● **DATA FOR THIS EXERCISE**:
↓

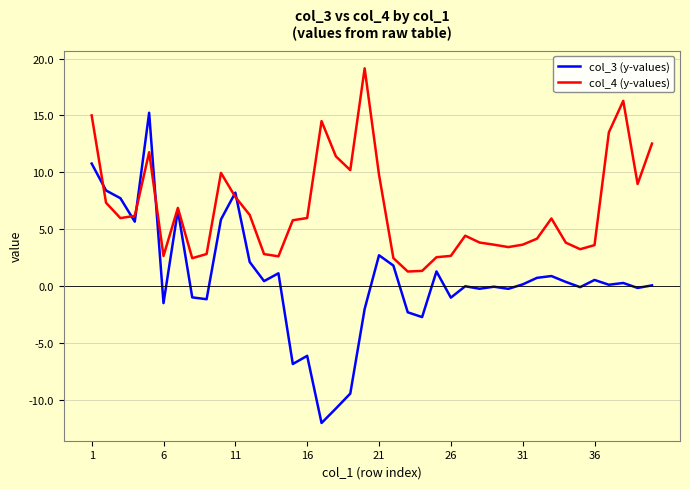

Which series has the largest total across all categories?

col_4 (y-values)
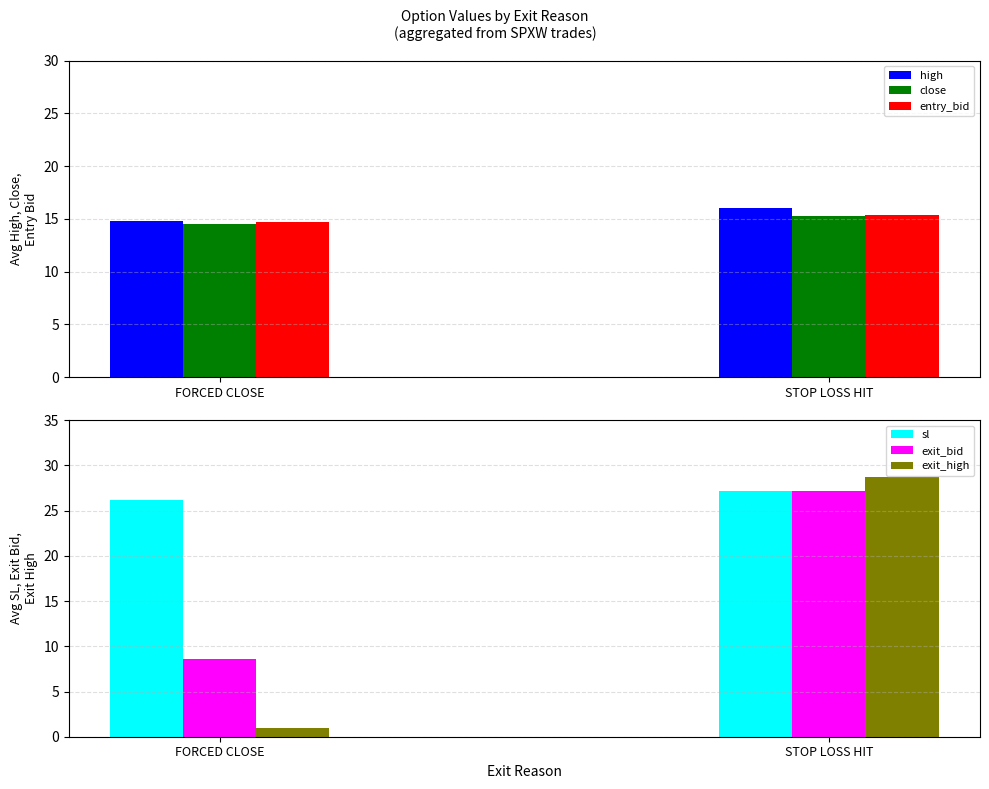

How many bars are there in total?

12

↑
↓

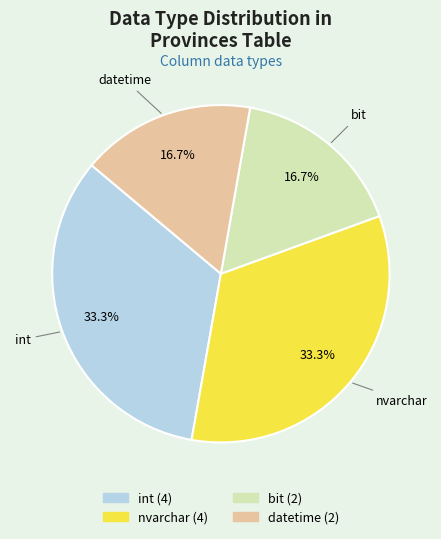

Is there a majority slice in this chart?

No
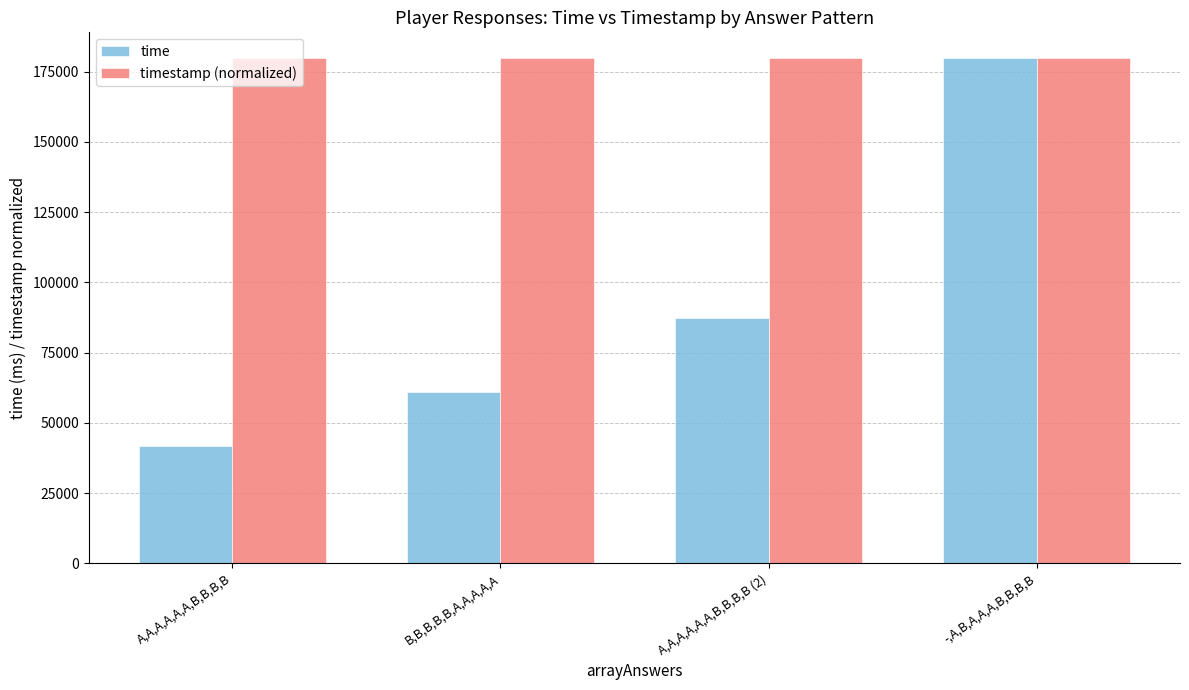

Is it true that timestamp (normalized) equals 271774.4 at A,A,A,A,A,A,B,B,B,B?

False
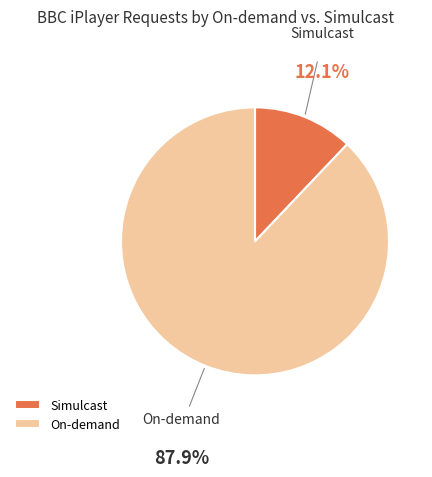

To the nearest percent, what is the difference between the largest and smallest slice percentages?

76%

↑

● **YOUR OBJECTIVE**: Convert the lines of the entries above, from the line containing "Which series has" through the line containing "How many bars are there in total?", inclusive, into a numbered list. Omit blank lines and leave out the pictures.

● **SOLUTION FOR THIS TASK**:
1. Which series has the largest total across all categories?
2. col_4 (y-values)
3. How many bars are there in total?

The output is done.